Les représentants du Rwanda et de la République démocratique du Congo (RDC) se sont à nouveau accusés mutuellement lundi lors d’une réunion du Conseil de sécurité de l’ONU consacrée à l’insécurité persistante dans l’est de la RDC. Cette session a été marquée par la présentation du rapport de Bintou Keita, représentante spéciale du secrétaire général de l’ONU et chef de la MONUSCO, sur les défis auxquels fait face cette région instable.
Les discussions ont mis en évidence des désaccords persistants entre les deux pays malgré la signature récente d’un document décrivant les actions nécessaires pour résoudre la crise. Une rencontre entre les présidents Félix Tshisekedi et Paul Kagame pourrait se tenir ce dimanche à Luanda pour poursuivre les efforts de médiation.

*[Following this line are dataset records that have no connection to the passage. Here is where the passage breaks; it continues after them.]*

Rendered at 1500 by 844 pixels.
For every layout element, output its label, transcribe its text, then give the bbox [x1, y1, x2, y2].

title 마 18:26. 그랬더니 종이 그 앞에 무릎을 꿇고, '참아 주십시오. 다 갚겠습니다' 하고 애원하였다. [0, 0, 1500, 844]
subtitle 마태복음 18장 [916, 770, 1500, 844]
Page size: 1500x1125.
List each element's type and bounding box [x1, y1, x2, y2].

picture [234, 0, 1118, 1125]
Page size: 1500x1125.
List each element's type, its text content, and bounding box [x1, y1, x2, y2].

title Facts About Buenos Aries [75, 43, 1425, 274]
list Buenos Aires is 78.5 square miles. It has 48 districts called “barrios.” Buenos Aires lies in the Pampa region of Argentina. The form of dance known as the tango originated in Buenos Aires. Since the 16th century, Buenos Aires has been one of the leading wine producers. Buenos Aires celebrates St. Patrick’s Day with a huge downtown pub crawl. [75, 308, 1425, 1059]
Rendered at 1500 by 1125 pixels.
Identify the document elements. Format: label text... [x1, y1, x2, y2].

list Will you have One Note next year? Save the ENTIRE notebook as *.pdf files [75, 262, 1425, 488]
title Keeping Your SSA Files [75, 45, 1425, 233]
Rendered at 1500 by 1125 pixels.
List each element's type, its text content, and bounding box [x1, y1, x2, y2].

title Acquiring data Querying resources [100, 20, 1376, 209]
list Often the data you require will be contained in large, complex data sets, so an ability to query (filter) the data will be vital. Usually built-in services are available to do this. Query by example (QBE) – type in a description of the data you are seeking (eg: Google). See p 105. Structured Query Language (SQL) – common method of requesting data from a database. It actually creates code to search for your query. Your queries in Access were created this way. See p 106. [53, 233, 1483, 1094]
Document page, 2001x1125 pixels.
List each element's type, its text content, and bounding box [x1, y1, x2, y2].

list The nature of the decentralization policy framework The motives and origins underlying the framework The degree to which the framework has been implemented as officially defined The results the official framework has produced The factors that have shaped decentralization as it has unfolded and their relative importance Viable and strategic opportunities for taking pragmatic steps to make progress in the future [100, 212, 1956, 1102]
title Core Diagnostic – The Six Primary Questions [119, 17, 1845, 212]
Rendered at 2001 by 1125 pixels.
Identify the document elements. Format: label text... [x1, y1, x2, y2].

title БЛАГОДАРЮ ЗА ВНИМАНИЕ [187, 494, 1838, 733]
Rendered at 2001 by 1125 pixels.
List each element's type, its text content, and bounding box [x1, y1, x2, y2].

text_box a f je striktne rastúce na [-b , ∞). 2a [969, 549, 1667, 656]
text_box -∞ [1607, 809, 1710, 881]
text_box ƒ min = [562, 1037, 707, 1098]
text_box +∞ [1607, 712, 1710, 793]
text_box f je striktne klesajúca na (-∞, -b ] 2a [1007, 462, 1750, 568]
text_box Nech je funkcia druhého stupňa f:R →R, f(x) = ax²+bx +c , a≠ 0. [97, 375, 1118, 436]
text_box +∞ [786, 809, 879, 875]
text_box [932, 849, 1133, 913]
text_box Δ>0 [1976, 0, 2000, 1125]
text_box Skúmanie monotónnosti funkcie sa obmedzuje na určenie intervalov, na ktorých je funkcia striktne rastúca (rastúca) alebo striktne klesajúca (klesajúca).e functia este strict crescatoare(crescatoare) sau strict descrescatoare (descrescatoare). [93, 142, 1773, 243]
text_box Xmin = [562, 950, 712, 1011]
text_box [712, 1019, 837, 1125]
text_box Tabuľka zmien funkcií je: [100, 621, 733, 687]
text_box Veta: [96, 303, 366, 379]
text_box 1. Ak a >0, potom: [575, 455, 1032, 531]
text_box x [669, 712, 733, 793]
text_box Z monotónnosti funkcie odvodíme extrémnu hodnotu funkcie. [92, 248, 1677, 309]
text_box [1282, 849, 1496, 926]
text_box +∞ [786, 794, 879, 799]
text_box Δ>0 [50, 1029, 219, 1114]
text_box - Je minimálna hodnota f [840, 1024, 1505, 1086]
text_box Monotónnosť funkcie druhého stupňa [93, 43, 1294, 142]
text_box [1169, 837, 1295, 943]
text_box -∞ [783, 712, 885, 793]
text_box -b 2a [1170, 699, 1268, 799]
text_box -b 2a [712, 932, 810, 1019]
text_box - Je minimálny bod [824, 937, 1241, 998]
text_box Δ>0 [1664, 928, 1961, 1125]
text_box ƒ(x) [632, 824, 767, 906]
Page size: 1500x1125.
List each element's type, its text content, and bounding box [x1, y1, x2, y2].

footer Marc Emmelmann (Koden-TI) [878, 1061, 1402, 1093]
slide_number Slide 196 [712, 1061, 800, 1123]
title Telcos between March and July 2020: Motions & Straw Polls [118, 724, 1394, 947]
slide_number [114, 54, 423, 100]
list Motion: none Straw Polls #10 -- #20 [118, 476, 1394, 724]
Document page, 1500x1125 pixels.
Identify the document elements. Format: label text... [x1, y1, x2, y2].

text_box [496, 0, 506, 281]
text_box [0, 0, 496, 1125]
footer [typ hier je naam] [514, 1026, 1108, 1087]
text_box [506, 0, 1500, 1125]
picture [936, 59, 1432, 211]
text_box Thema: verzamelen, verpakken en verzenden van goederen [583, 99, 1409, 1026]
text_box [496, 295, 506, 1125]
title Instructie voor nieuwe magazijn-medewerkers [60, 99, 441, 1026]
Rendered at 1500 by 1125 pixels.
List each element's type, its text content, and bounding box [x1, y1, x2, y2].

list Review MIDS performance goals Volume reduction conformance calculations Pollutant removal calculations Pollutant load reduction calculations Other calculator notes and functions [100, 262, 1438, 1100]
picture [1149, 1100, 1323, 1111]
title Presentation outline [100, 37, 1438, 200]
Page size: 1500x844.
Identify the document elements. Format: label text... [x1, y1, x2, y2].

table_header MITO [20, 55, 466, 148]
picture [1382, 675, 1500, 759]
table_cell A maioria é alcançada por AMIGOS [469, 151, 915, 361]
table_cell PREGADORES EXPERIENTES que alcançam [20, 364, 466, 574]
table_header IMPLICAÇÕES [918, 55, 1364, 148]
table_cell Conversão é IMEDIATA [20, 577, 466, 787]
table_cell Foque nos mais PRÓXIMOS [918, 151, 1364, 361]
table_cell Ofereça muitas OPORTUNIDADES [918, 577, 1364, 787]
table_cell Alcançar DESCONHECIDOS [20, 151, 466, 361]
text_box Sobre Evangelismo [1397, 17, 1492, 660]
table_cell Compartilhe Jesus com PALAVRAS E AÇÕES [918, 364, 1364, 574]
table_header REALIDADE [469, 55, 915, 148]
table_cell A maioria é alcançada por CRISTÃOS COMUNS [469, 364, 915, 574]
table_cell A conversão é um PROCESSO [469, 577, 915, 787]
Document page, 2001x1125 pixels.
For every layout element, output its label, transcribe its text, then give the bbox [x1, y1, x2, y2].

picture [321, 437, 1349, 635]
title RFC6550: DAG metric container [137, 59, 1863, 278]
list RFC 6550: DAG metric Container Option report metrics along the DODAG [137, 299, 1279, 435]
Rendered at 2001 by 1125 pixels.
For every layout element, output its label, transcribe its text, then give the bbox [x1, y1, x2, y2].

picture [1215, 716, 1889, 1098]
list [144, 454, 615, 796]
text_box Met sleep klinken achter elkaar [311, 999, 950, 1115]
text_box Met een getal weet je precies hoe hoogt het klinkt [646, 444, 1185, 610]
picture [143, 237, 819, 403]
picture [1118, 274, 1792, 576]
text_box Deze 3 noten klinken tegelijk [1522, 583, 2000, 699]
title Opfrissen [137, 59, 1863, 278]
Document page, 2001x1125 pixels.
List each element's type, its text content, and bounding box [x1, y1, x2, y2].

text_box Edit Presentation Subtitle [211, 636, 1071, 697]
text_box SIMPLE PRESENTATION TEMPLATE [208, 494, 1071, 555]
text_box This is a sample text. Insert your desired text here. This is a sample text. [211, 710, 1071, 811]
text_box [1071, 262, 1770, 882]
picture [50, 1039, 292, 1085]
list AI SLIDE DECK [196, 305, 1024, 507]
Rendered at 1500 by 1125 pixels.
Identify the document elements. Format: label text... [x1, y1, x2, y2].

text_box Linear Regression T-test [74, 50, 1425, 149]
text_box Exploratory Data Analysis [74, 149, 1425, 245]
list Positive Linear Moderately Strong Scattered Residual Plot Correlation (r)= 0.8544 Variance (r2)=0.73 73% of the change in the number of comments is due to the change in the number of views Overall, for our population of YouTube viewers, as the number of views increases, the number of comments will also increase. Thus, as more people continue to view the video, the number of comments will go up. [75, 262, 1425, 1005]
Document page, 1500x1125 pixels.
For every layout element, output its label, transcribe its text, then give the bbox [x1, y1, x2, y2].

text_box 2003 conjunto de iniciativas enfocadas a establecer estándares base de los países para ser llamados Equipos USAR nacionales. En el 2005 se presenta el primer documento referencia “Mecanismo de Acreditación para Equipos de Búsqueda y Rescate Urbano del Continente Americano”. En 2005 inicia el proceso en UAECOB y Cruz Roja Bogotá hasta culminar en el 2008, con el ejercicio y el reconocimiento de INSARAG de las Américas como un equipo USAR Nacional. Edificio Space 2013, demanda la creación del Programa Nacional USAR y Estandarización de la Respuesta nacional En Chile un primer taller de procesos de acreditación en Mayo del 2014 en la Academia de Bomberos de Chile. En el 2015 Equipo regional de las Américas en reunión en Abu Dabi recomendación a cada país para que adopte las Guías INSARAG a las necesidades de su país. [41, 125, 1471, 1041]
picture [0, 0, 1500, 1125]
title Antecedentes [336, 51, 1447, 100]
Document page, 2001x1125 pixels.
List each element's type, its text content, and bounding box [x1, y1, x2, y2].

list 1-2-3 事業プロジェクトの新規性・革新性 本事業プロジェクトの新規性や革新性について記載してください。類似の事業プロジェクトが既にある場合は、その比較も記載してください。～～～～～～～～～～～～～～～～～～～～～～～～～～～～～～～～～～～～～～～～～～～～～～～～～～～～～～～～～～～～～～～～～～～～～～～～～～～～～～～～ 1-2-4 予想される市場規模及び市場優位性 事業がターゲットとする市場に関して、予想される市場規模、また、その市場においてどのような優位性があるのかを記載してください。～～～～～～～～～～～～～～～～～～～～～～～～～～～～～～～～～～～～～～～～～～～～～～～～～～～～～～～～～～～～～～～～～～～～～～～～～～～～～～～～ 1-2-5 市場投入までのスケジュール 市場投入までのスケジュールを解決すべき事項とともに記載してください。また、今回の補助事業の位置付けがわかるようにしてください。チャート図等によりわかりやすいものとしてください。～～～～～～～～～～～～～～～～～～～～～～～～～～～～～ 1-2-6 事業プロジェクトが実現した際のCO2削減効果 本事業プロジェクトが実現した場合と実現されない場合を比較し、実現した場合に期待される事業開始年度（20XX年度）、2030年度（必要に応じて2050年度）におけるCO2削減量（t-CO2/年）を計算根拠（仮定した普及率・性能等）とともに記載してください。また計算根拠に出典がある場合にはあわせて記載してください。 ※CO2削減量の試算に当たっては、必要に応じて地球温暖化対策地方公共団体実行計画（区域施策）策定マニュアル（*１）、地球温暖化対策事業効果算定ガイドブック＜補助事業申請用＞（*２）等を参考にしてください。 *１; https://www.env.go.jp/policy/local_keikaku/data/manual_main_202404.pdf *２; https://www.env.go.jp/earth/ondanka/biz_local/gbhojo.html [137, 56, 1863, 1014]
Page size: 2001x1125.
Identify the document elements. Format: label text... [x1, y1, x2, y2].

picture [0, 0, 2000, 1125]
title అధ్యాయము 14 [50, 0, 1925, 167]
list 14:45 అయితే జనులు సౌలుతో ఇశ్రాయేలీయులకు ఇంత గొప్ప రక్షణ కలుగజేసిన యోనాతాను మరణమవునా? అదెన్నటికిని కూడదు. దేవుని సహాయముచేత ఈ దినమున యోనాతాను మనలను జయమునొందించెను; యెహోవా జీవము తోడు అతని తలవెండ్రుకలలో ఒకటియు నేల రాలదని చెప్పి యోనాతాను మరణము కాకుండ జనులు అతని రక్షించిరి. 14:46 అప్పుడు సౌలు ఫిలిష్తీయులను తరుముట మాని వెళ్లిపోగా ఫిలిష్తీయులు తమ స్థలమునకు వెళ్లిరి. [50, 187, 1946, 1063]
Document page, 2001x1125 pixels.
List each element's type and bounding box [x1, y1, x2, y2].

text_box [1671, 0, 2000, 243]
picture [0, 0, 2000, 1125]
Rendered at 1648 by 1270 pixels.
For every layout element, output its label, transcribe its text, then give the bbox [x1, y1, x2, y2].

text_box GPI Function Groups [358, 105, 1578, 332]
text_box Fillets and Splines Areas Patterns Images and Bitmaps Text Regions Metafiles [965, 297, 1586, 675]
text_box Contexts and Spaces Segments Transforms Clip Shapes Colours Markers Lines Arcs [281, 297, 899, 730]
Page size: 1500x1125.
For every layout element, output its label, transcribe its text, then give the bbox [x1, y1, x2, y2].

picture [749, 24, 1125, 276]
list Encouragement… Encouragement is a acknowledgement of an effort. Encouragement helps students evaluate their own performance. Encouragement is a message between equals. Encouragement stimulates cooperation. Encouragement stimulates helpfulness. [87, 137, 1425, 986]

Lors de cette réunion, Linda Thomas-Greenfield, représentante des États-Unis, a exhorté toutes les parties à respecter le cessez-le-feu et à cesser tout soutien aux groupes armés. Elle a exprimé l’inquiétude de son pays face à l’implication présumée des forces rwandaises avec le M23 et du soutien présumé de la RDC au groupe rebelle FDLR, tout en saluant les progrès récents des négociations.
Thérèse Kayikwamba, ministre des Affaires étrangères de la RDC, a accusé le M23 d’installer des structures civiles et culturelles dans les territoires sous son contrôle, affirmant qu’il s’agissait d’une tentative de reconfigurer ces zones. Elle a également dénoncé les actions militaires du Rwanda en RDC, qu’elle qualifie d’agressions et de pillages, tout en réitérant l’engagement de son gouvernement à démanteler le FDLR.
De son côté, Ernest Rwamucyo, représentant du Rwanda à l’ONU, a rejeté ces accusations, affirmant que le conflit dans l’est de la RDC résulte de dynamiques internes complexes, notamment la marginalisation des communautés congolaises d’origine tutsie. Il a critiqué le rapport de Bintou Keita, l’accusant de parti pris en faveur du gouvernement congolais et de minimiser les attaques contre les populations rwandophones. Il a souligné que la préoccupation principale du Rwanda reste l’alliance présumée entre les forces congolaises FARDC et les groupes armés tels que le FDLR, qu’il accuse d’atrocités commises contre les civils et de menaces transfrontalières.
Les débats au Conseil de sécurité ont une fois de plus illustré les tensions profondes entre Kigali et Kinshasa, laissant entrevoir un chemin difficile vers une résolution durable de la crise.